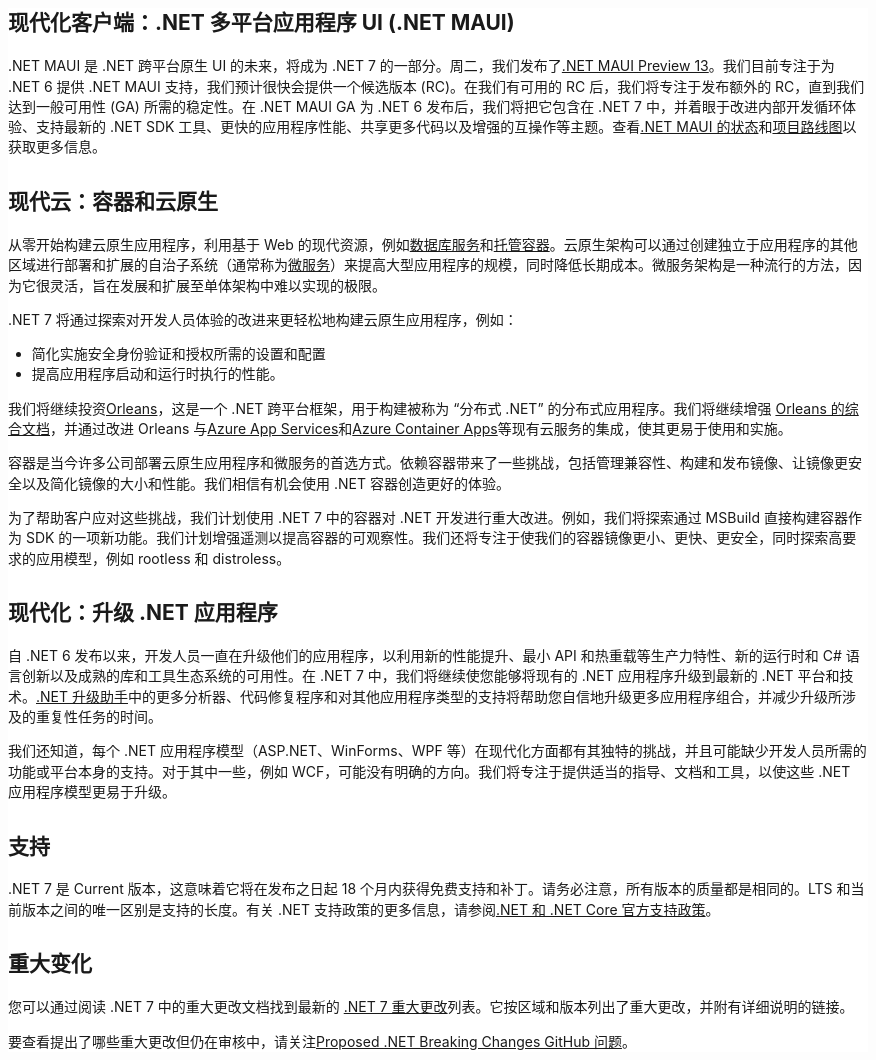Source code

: ## 现代化客户端：.NET 多平台应用程序 UI (.NET MAUI)

.NET MAUI 是 .NET 跨平台原生 UI 的未来，将成为 .NET 7 的一部分。周二，我们发布了[.NET MAUI Preview 13](https://devblogs.microsoft.com/dotnet/announcing-net-maui-preview-13/)。我们目前专注于为 .NET 6 提供 .NET MAUI 支持，我们预计很快会提供一个候选版本 (RC)。在我们有可用的 RC 后，我们将专注于发布额外的 RC，直到我们达到一般可用性 (GA) 所需的稳定性。在 .NET MAUI GA 为 .NET 6 发布后，我们将把它包含在 .NET 7 中，并着眼于改进内部开发循环体验、支持最新的 .NET SDK 工具、更快的应用程序性能、共享更多代码以及增强的互操作等主题。查看[.NET MAUI 的状态](https://github.com/dotnet/maui/wiki/status)和[项目路线图](https://github.com/dotnet/maui/wiki/roadmap)以获取更多信息。

## 现代云：容器和云原生

从零开始构建云原生应用程序，利用基于 Web 的现代资源，例如[数据库服务](https://docs.microsoft.com/azure/?product=databases)和[托管容器](https://docs.microsoft.com/azure/?product=containers)。云原生架构可以通过创建独立于应用程序的其他区域进行部署和扩展的自治子系统（通常称为[微服务](https://docs.microsoft.com/dotnet/architecture/microservices/)）来提高大型应用程序的规模，同时降低长期成本。微服务架构是一种流行的方法，因为它很灵活，旨在发展和扩展至单体架构中难以实现的极限。

.NET 7 将通过探索对开发人员体验的改进来更轻松地构建云原生应用程序，例如：

- 简化实施安全身份验证和授权所需的设置和配置
- 提高应用程序启动和运行时执行的性能。

我们将继续投资[Orleans](https://dotnet.github.io/orleans/)，这是一个 .NET 跨平台框架，用于构建被称为 “分布式 .NET” 的分布式应用程序。我们将继续增强 [Orleans 的综合文档](https://docs.microsoft.com/dotnet/orleans/)，并通过改进 Orleans 与[Azure App Services](https://docs.microsoft.com/azure/app-service/)和[Azure Container Apps](https://docs.microsoft.com/azure/container-apps/overview)等现有云服务的集成，使其更易于使用和实施。

容器是当今许多公司部署云原生应用程序和微服务的首选方式。依赖容器带来了一些挑战，包括管理兼容性、构建和发布镜像、让镜像更安全以及简化镜像的大小和性能。我们相信有机会使用 .NET 容器创造更好的体验。

为了帮助客户应对这些挑战，我们计划使用 .NET 7 中的容器对 .NET 开发进行重大改进。例如，我们将探索通过 MSBuild 直接构建容器作为 SDK 的一项新功能。我们计划增强遥测以提高容器的可观察性。我们还将专注于使我们的容器镜像更小、更快、更安全，同时探索高要求的应用模型，例如 rootless 和 distroless。

## 现代化：升级 .NET 应用程序

自 .NET 6 发布以来，开发人员一直在升级他们的应用程序，以利用新的性能提升、最小 API 和热重载等生产力特性、新的运行时和 C# 语言创新以及成熟的库和工具生态系统的可用性。在 .NET 7 中，我们将继续使您能够将现有的 .NET 应用程序升级到最新的 .NET 平台和技术。[.NET 升级助手](https://dotnet.microsoft.com/platform/upgrade-assistant)中的更多分析器、代码修复程序和对其他应用程序类型的支持将帮助您自信地升级更多应用程序组合，并减少升级所涉及的重复性任务的时间。

我们还知道，每个 .NET 应用程序模型（ASP.NET、WinForms、WPF 等）在现代化方面都有其独特的挑战，并且可能缺少开发人员所需的功能或平台本身的支持。对于其中一些，例如 WCF，可能没有明确的方向。我们将专注于提供适当的指导、文档和工具，以使这些 .NET 应用程序模型更易于升级。

## 支持

.NET 7 是 Current 版本，这意味着它将在发布之日起 18 个月内获得免费支持和补丁。请务必注意，所有版本的质量都是相同的。LTS 和当前版本之间的唯一区别是支持的长度。有关 .NET 支持政策的更多信息，请参阅[.NET 和 .NET Core 官方支持政策](https://dotnet.microsoft.com/platform/support/policy/dotnet-core)。

## 重大变化

您可以通过阅读 .NET 7 中的重大更改文档找到最新的 [.NET 7 重大更改](https://docs.microsoft.com/dotnet/core/compatibility/7.0)列表。它按区域和版本列出了重大更改，并附有详细说明的链接。

要查看提出了哪些重大更改但仍在审核中，请关注[Proposed .NET Breaking Changes GitHub 问题](https://github.com/dotnet/core/issues/7131)。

______________________________

Directions for this task
Look through the records for the word "core". Every line that has it should be copied.

Response area
.NET 7 是 Current 版本，这意味着它将在发布之日起 18 个月内获得免费支持和补丁。请务必注意，所有版本的质量都是相同的。LTS 和当前版本之间的唯一区别是支持的长度。有关 .NET 支持政策的更多信息，请参阅[.NET 和 .NET Core 官方支持政策](https://dotnet.microsoft.com/platform/support/policy/dotnet-core)。
您可以通过阅读 .NET 7 中的重大更改文档找到最新的 [.NET 7 重大更改](https://docs.microsoft.com/dotnet/core/compatibility/7.0)列表。它按区域和版本列出了重大更改，并附有详细说明的链接。
要查看提出了哪些重大更改但仍在审核中，请关注[Proposed .NET Breaking Changes GitHub 问题](https://github.com/dotnet/core/issues/7131)。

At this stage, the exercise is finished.